Goal of the exercise: Locate each line in the data below that contains the word "peak" and copy those lines.

[Items listed in a dataset]
------------------------------

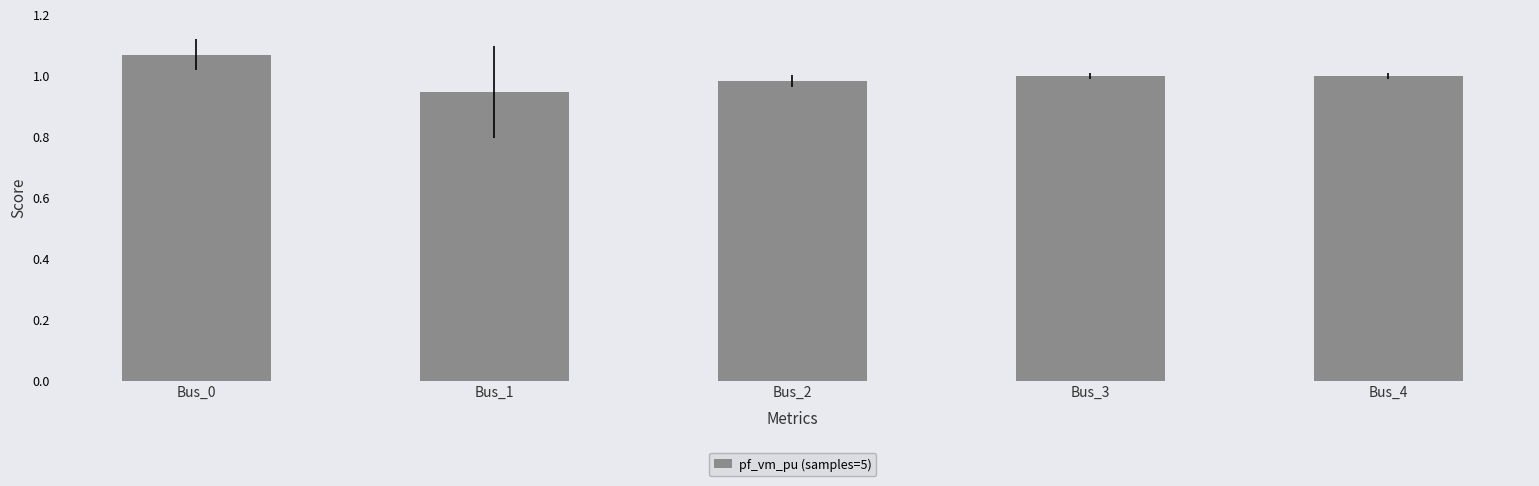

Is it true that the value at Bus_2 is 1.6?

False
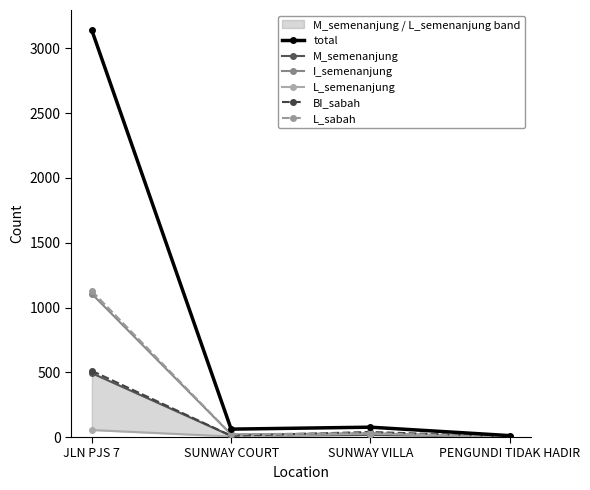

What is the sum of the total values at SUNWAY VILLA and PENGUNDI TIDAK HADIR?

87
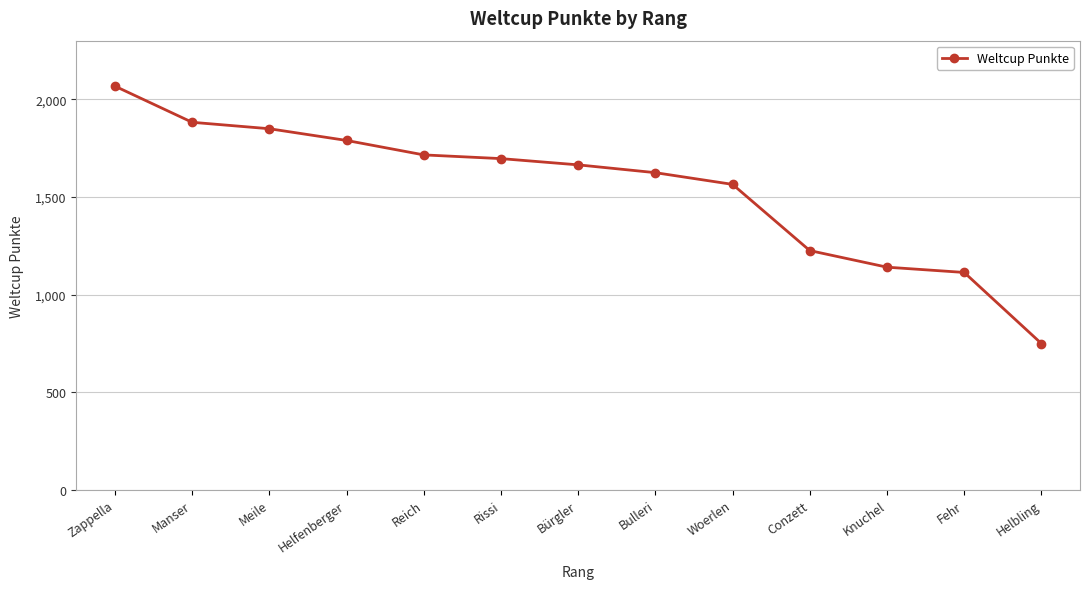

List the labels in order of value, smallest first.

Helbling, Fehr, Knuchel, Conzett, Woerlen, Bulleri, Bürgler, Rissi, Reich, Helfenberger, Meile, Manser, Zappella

------------------------------

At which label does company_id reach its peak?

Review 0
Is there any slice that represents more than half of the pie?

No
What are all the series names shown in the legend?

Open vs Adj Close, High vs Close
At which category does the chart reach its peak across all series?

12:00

------------------------------

Exercise answer:
At which label does company_id reach its peak?
At which category does the chart reach its peak across all series?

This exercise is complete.